Exercise: Across all the records, filter for lines with the word "weiß" and copy them.
★ ★ ★
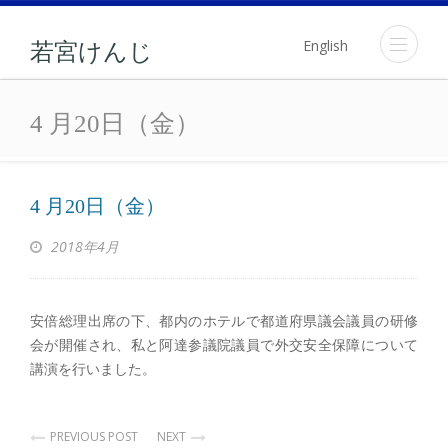
English
若宮けんじ
4 月20日（金）
4 月20日（金）
4 月20日（金）
2018年4月
安倍総理出席の下、都内のホテルで都道府県議会議員の研修
会が開催され、私と阿達参議院議員で外交安全保障について
講演を行いました。
PREVIOUS POST
NEXT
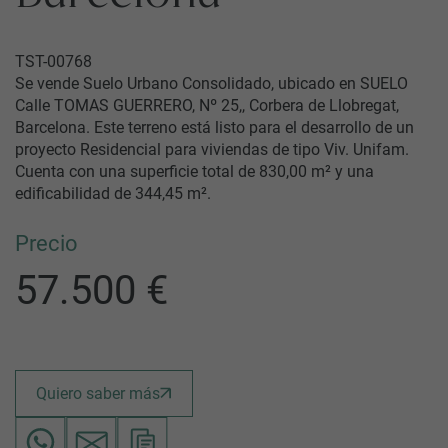
TST-00768
Se vende Suelo Urbano Consolidado, ubicado en SUELO
Calle TOMAS GUERRERO, Nº 25,, Corbera de Llobregat,
Barcelona. Este terreno está listo para el desarrollo de un
proyecto Residencial para viviendas de tipo Viv. Unifam.
Cuenta con una superficie total de 830,00 m² y una
edificabilidad de 344,45 m².
Precio
57.500 €
Quiero saber más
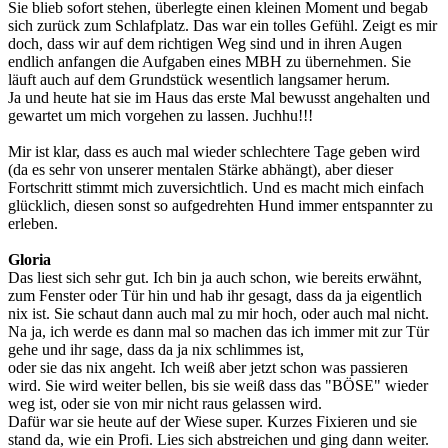
Sie blieb sofort stehen, überlegte einen kleinen Moment und begab
sich zurück zum Schlafplatz. Das war ein tolles Gefühl. Zeigt es mir
doch, dass wir auf dem richtigen Weg sind und in ihren Augen
endlich anfangen die Aufgaben eines MBH zu übernehmen. Sie
läuft auch auf dem Grundstück wesentlich langsamer herum.
Ja und heute hat sie im Haus das erste Mal bewusst angehalten und
gewartet um mich vorgehen zu lassen. Juchhu!!!
Mir ist klar, dass es auch mal wieder schlechtere Tage geben wird
(da es sehr von unserer mentalen Stärke abhängt), aber dieser
Fortschritt stimmt mich zuversichtlich. Und es macht mich einfach
glücklich, diesen sonst so aufgedrehten Hund immer entspannter zu
erleben.
Gloria
Das liest sich sehr gut. Ich bin ja auch schon, wie bereits erwähnt,
zum Fenster oder Tür hin und hab ihr gesagt, dass da ja eigentlich
nix ist. Sie schaut dann auch mal zu mir hoch, oder auch mal nicht.
Na ja, ich werde es dann mal so machen das ich immer mit zur Tür
gehe und ihr sage, dass da ja nix schlimmes ist,
oder sie das nix angeht. Ich weiß aber jetzt schon was passieren
wird. Sie wird weiter bellen, bis sie weiß dass das "BÖSE" wieder
weg ist, oder sie von mir nicht raus gelassen wird.
Dafür war sie heute auf der Wiese super. Kurzes Fixieren und sie
stand da, wie ein Profi. Lies sich abstreichen und ging dann weiter.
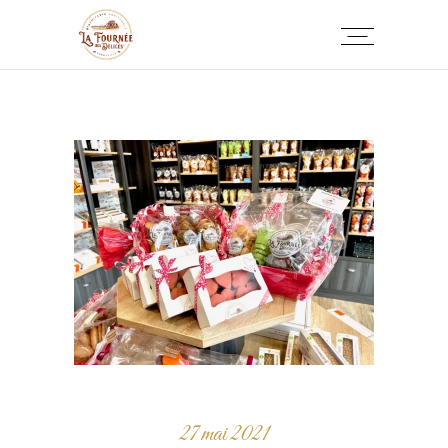
27 mai 2021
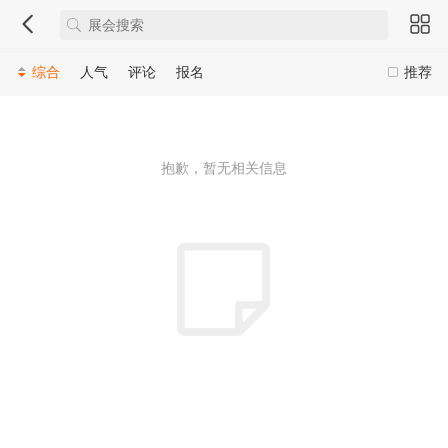
综合
人气
评论
报名
推荐
抱歉，暂无相关信息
★ ★ ★
Solution to this task:
oder sie das nix angeht. Ich weiß aber jetzt schon was passieren
wird. Sie wird weiter bellen, bis sie weiß dass das "BÖSE" wieder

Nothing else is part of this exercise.